Is there a concurrent websocket connections limit?

Hi there. I have an app that is built with the goal of handling a lot of concurrent websocket connections (over a cluster and no RDB). Unfortunately I’m not ready to share it, but it’s an Elixir Phoenix LiveView app with a main page that anyone can edit and receive updates.

As an example, imagine having a single chat room that anyone can enter and post comments.

Are there limits to how many concurrent connections a single server can handle? Does Fly throttle the number connections in any way? If I recall, Heroku sets a limit at 50, which is why I ask.

If there are no limits, then is the bottleneck simply available app memory?

I sent a similar email to Fly support, but it probably makes more sense to ask here. Thanks!

2 Likes

The concurrency of your service is configurable here App Configuration (fly.toml) — and Fly will try to respect those numbers as much as possible.

That said it’s obviously not a good idea to set it to infinity or billions — but if you are running a server that’s capable of handling more connections and you’re pushing against Fly’s internal limits you can always start a conversation here.

Do you plan to many small servers or a few large server in this case?

her @sudhir.j, thank’s for the reply. I’m planning on having servers scattered around the globe. Haven’t made a decision on size, but is there a good way to estimate or calculate that? This is perhaps a question more suited for the Elixir forums.

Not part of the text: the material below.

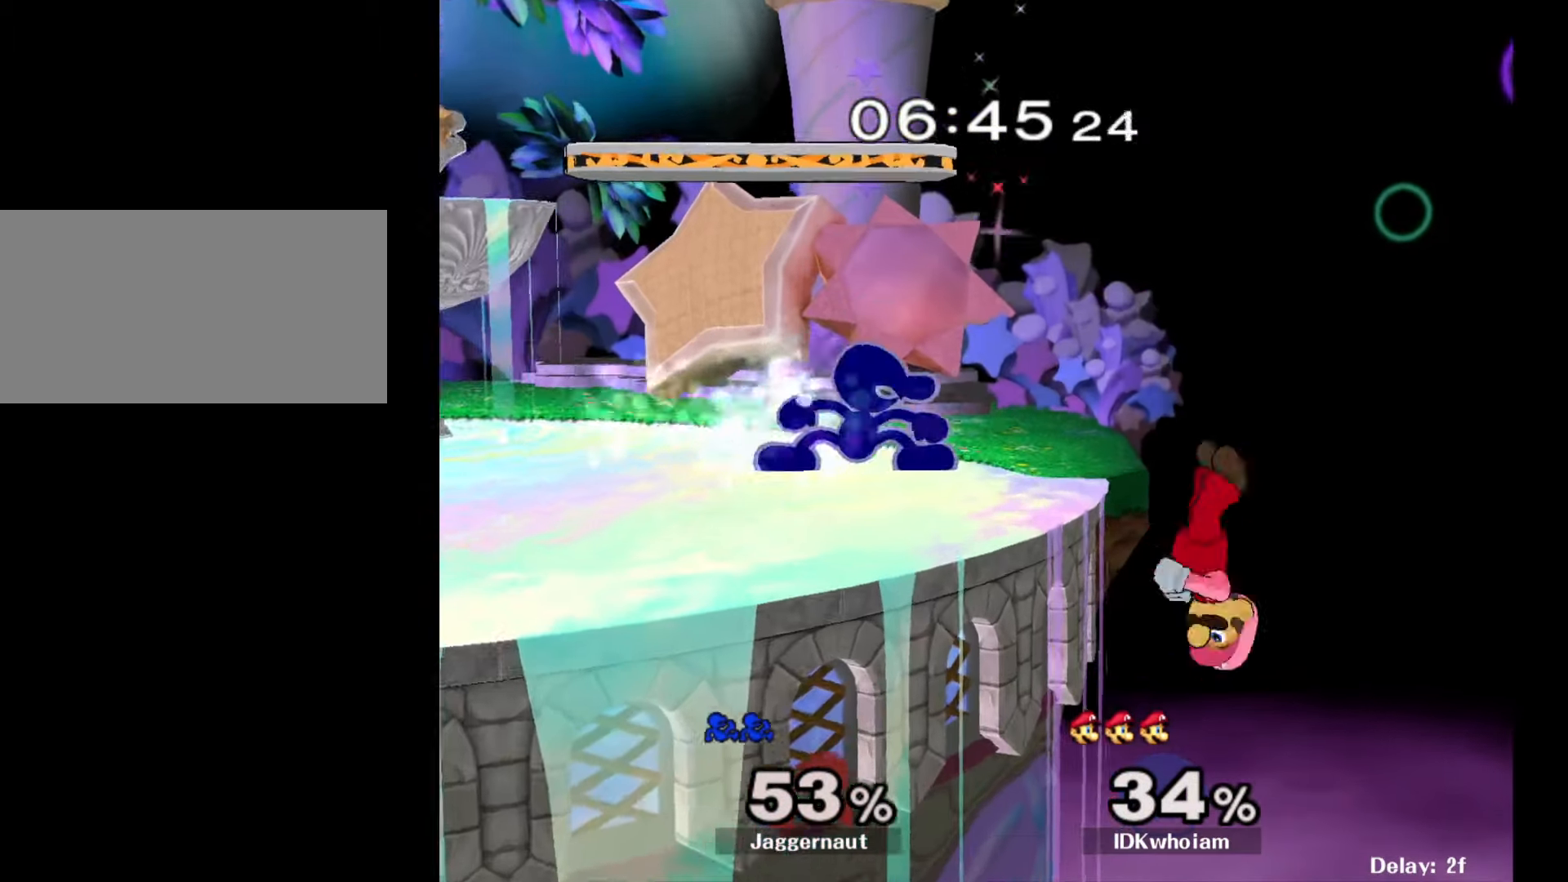
{"buttons": [], "left_stick": "center", "right_stick": "center", "events": [[67, "R1", "down"], [134, "Y", "up"], [150, "left_stick", "center"], [200, "R1", "up"]]}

I’m wondering in the off chance that I get 100 concurrent connections, would the app crash. But it sounds like a soft/hard limit of 50 would be reasonable?

I did a bit of sleuthing (maybe the results will be useful for the next person who asks this question) and:

  1. I’m using the default instance size (I’d be okay to temporarily upgrade):
#  flyctl scale show

VM Resources for gems
        VM Size: shared-cpu-1x
      VM Memory: 256 MB
          Count: 4
 Max Per Region: Not set
  1. Looking at Observer (Elixir) I was able to that:
  • the base memory consumption when the app is running with no-connections is around 60mb.
  • with 15 tabs opened (aka: 15 connections) roughly 70mb of memory is consumed (screenshot below).

Although there is no guarantee that prod would run the same as a local instance, if we did the math then: (70mb - 60 mb)/15 connections = 0.67 mb a connection. This is when there are no active clicks and the page is statically running.

When triggering clicks in the app as fast as I could (meaning a Phoenix LiveView click event) it bumped up to 80mb. Not sure how that would scale with the number of connections (but each connection would receive an update event).

I’m inclined to believe that an VM instance size of 256mb would handle 50 connections easily.

What else am I missing or not accounting for in my (very approximate) calculation?

That sounds about right, although I’d suggest running local tests with a few more connections and running the same tests on Fly as well.

If your app pushes past the allowed memory, it’ll be terminated, yes. So it might make sense to run a couple of tests for an actual instance on Fly (on the actual VM, so it takes into account the OS as well) and then set your hard limit a little lower than what the app can manage.

The numbers you’re looking should be well within the default Fly limits, but if you do push against them you can start a conversation here.

We so have some ideas on paid plans coming up that let you set custom limits as well —Coming soon: paid plans and support, oh my — but in this case I doubt you’ll need that.

1 Like

I have a question regarding testing on Fly.

The service concurrency docs you linked to say that “the system will bring up another instance.” However, by default “auto scaling” is disabled (auto-scaling docs). Is also necessary to turn auto-scaling ON (to standard, for example)?

When testing the autoscaling, what’s the best way to verify that a new instance has been started? Just flyctl status?

Most people have had better success leaving autoscaling off and running one VM per region. When a VM in one region hits the hard limit, the next connection in that region goes to the nearest available VM.

Your VMs can definitely support 50 concurrent websocket connections on those small VMs, especially if they’re somewhat idle. You can potentially handle 1000 concurrent connections on those small VMs.

Autoscaling isn’t fast enough to bring up new instances for Elixir apps. We have some big plans for making this nicer but it’s going to take a while.

1 Like